岩瀬: 建設需要は増えます。だから短期的にはよくなると思うんですけど、長期的に見た場合、その30兆円増でまた震災前と同じものを作り直すだけだとしたら、いままでの閉塞感ある状態にまた戻るだけです。一時的な建設需要は生まれると思いますけど、その後はまた同じですよね。

田原: そこは阪神大震災と違うと思う。阪神大震災のときには津波はなかった、原発事故もなかった。だから復旧でよかった。だけど今度はそうはいかない。

 例えば双葉町で町長をはじめ町民がみんな埼玉にきていますね。埼玉でいまは学校にいるわけだけれど、どこかに彼らの暮らす住宅や街を作らなければならない。こういうのは復旧とは違いますよ。

 陸前高田にしたって、あのまま復旧したらまた津波がくるにきまっている。

岩瀬: そうですね。
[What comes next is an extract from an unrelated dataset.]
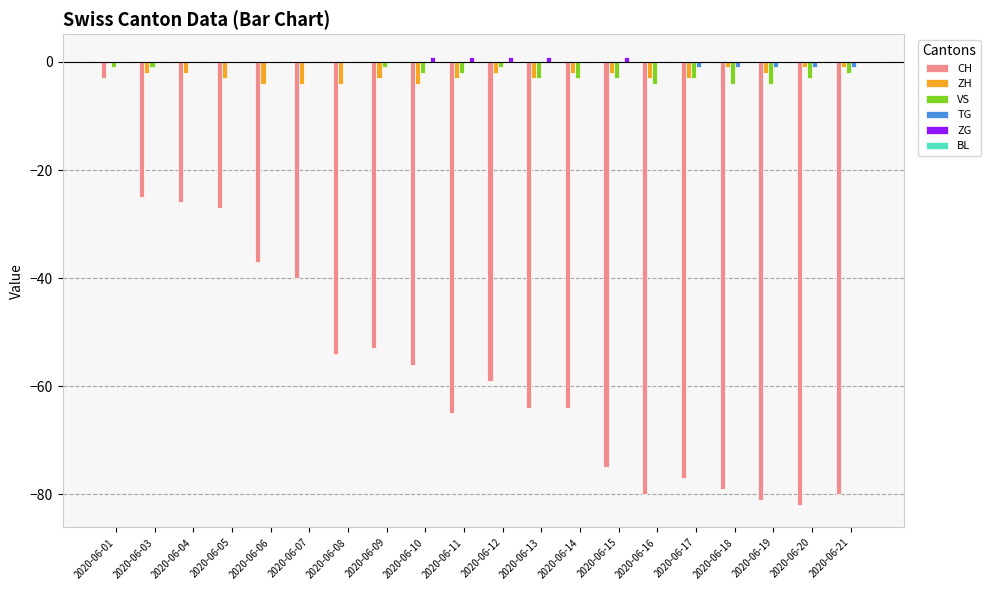

The ZH series shows -1 at 2020-06-18. True or false?

True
だからそこにスーパー堤防をたくさん作って多少違う形で復旧したとしても、構造的に経済が強くなるということにはならない。

起業家精神で農業や漁業の「体質改善」を

田原: だからどうすればいい? 経済を強くするためにはどうしたらいい?

岩瀬: これを契機に、一部を特区にして、農業、医療、介護などの分野で規制緩和をどんどん進めて、いままでなかなか試せなかった先進的な取り組みで競争力が高まるようなものを試していくのがいいのではと思っています。

田原: 東北地方の産業って三つなんですよ。農業と漁業と、それから半導体をはじめとする部品産業なんです。

 で、部品はともかくとして、農業はね、津波でやられたところを復旧したって意味がない。それに大事なことは農業で使う田畑って昔からあるわけね。自分で田んぼや畑を買ったお百姓さんはほとんどいませんよ。昔からの田んぼや畑を使って作物を作っていた。